La faena de Ponce tuvo el mérito de imponerse a un toro al que le tapó muchos defectos y una embestida irregular, no siempre entregada. Muy firme en todo momento, le ganó la partida al toro llevándolo muy tapado y sabiendo tirar de él. Lo metió en el canasto y sacó su fondo y durabilidad. Todo cuanto hizo el de Chiva estuvo envuelto de esa estética y belleza innatas. Se fue a los terrenos de sol y allí armó un taco. Una tanda de rodillas más enfadado, roto y acoplado con el astado puso al público en pie entre gritos de ¡torero, torero! Pinchazo y estocada caída. El clamor del público entregado a su torero y las dos orejas, la segunda como compensación a la equivocación del palco en el primer turno.
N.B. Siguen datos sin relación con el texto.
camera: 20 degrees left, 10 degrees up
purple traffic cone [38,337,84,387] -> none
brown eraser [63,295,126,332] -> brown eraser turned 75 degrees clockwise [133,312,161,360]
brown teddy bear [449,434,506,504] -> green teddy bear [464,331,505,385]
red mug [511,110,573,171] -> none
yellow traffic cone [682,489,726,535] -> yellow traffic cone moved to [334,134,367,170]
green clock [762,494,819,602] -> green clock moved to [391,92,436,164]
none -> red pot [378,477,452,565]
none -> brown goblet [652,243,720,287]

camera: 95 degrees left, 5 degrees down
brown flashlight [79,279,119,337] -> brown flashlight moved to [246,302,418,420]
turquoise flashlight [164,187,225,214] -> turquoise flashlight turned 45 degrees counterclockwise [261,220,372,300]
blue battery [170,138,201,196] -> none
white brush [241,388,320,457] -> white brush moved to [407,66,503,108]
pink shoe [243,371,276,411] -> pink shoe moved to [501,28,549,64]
Brindó Paco Ureña la faena al equipo médico que le atendió del percance sufrido en la pasada Feria de Julio en este mismo ruedo. Nada fácil el toro, que acabó desarrollando peligro y cogiendo de muy fea manera a Paco Ureña. Punto locuna y descompuesta la embestida del de Domingo Hernández, soltando la cara de manera traicionera. Venía dormido por el pitón izquierdo, sabiendo lo que se dejaba atrás. Pero Ureña volvió a imponer su ley con firmeza y a golpe de corazón, aguantó la brusca y geniuda embestida hasta que en un derrote, fue cogido y zarandeado en el suelo. Se levantó el murciano, que siguió delante de la cara del toro. Mató de una buena estocada y se le concedió la oreja. La efigie del torero roto, extasiado y con el vestido despedazado, recordó aquella tarde épica de la pasada Feria de Julio.

No fue la tarde de Talavante, que pechó con un mal lote, algo que tampoco justifica su poca fluidez ante sus dos toros. Lo mejor del segundo de la tarde fue el quite comprometido y embraguetado de Paco Ureña por gaoneras.
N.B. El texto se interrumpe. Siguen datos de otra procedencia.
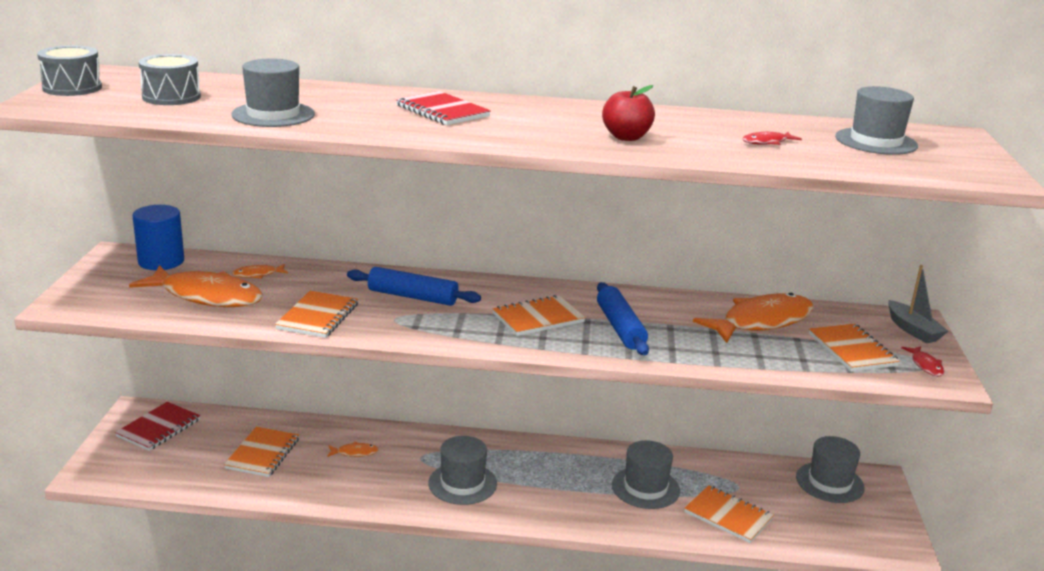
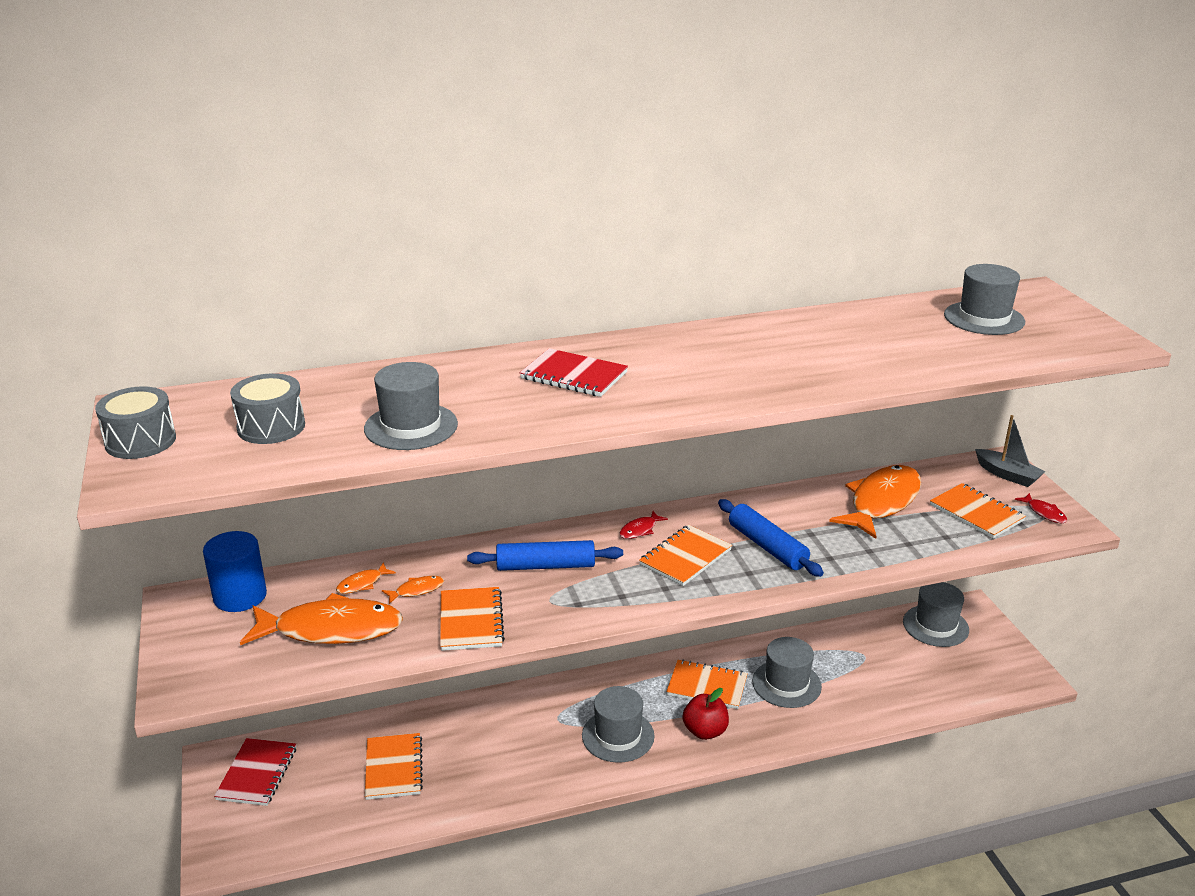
camera: 20 degrees left, 5 degrees up
orange fish [327,441,379,457] -> orange fish moved to [382,576,444,604]
red apple [602,85,655,141] -> red apple moved to [683,688,729,740]
orange notebook [684,485,774,543] -> orange notebook moved to [666,659,748,709]
red fish [742,132,802,145] -> red fish moved to [619,511,668,539]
Valencia. Sábado 17 de marzo de 2018. Feria de Fallas. Toros de Garcigrande (3º, 4º y 5º) y tres de Domingo Hernández(1º, 2º y 6º), de pobre presentación y juego desigual; destacó sobre el resto el primero de la tarde. Enrique Ponce, vuelta al ruedo tras aviso y dos orejas tras avisoAlejandro Talavante, silencio y silencio tras aviso; Paco Ureña, ovación con saludos tras aviso y oreja. Entrada: Lleno. Rompió el público valenciano a aplaudir tras el paseíllo en una ovación cerrada a la terna actuante. Los toros lucieron divisa negra en señal de luto por el ganadero Domingo Hernández, fallecido el pasado mes de febrero.